Mr Rolles: Absolutely not. There was a legal market there; that legal market did not seem to be causing a huge amount of problems before the 2005 Drugs Act but there were clearly issues in that the sale of these magic mushrooms was completely unregulated and unlicensed. What Transform was suggesting was that vendors were licensed and appropriate controls were put in in terms of age and information available at point of sale and various other appropriate restrictions. What did not happen in the Misuse of Drugs Act is that the regulatory impact assessment that was done on that particular clause within that particular Act should have, under regulatory impact assessment guidelines, considered in detail what the different options were and they did not consider in any detail the regulatory option, it was a throw away line in that regulatory impact assessment.
Q467 Chairman: Martin, yes or no?
Mr Barnes: I would say no.
Q468 Dr Iddon: Were the ACMD consulted about this?
Mr Barnes: I am not aware that the full council were asked to deliberate on this. I think because it was going through primary legislation and I think it was wrong for the home secretary to seek to enact it in primary legislation without properly consulting the ACMD and giving it time to deliberate on it. In terms of the classification the evidence has indicated that it is in the wrong classification, but I suspect that if the home secretary is presented with a fully considered report from the ACMD recommending change I think the answer would be no.

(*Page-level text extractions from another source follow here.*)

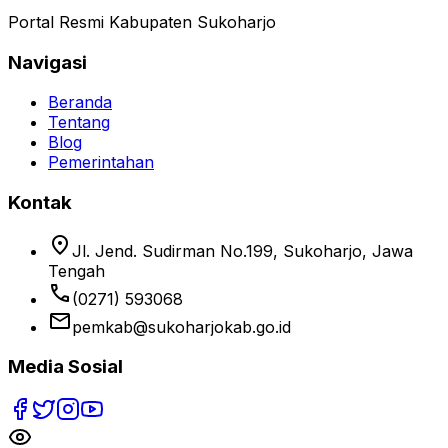
Portal Resmi Kabupaten Sukoharjo
Navigasi
Beranda
Tentang
Blog
Pemerintahan
Kontak
location_on
Jl. Jend. Sudirman No.199, Sukoharjo, Jawa
Tengah
phone
(0271) 593068
email
pemkab@sukoharjokab.go.id
Media Sosial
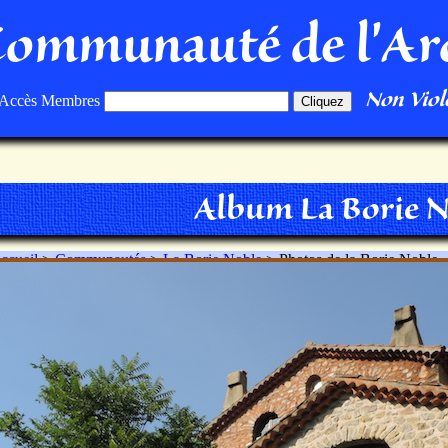
Communauté de l'Ar
Non Viole
Accès Membres
Album La Borie 
ccueil
>
Communautés
>
La Borie Noble
> Photos de la Borie Noble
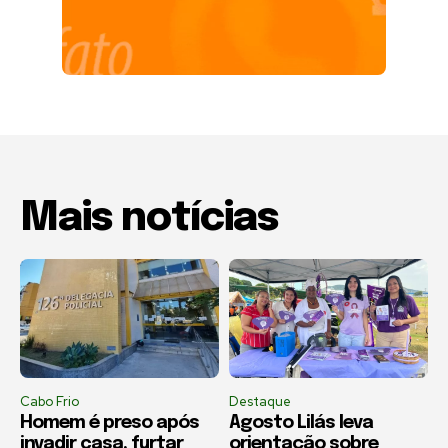
Mais notícias
Cabo Frio
Destaque
Homem é preso após
Agosto Lilás leva
invadir casa, furtar
orientação sobre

Q469 Dr Iddon: Is that going to happen?
Mr Barnes: I am not aware that the ACMD is planning to look at it; it certainly has not been asked by the home secretary to look at the classification of magic mushrooms.
Chairman: On that note could I thank you. I am sorry it has been a helter-skelter run through, but the bell is just about to go for the announcement of the session. Steve Rolles, Martin Barnes and Lesley King-Lewis thank you very, very much indeed for helping us today.

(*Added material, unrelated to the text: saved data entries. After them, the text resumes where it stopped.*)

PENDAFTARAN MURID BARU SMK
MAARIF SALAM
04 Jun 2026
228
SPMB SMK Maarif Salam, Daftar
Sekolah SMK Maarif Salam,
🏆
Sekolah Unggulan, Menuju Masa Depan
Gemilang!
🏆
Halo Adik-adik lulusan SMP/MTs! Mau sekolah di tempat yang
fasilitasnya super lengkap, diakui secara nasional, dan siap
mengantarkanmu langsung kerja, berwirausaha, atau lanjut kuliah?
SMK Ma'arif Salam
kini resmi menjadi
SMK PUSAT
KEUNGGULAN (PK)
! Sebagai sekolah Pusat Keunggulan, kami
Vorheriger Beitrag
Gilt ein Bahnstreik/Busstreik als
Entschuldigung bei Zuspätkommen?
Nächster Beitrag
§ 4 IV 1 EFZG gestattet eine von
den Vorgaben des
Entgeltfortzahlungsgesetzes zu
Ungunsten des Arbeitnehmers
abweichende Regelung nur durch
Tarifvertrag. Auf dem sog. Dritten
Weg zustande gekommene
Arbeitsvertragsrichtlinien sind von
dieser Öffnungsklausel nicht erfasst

 Note by the witness: In fact, under Cabinet Office Guidelines, and public appointments rules, I was appointed to ACMD in a personal capacity, although clearly, as with all other ACMD members, my professional role, knowledge and experience will have played a key part in being selected for appointment. The Office of the Commissioner for Public Appointments approves the process.
 Note by the witness: Although any increase is a concern, the actual increase was from 1.4 or 1.5 per cent to 1.9 per cent.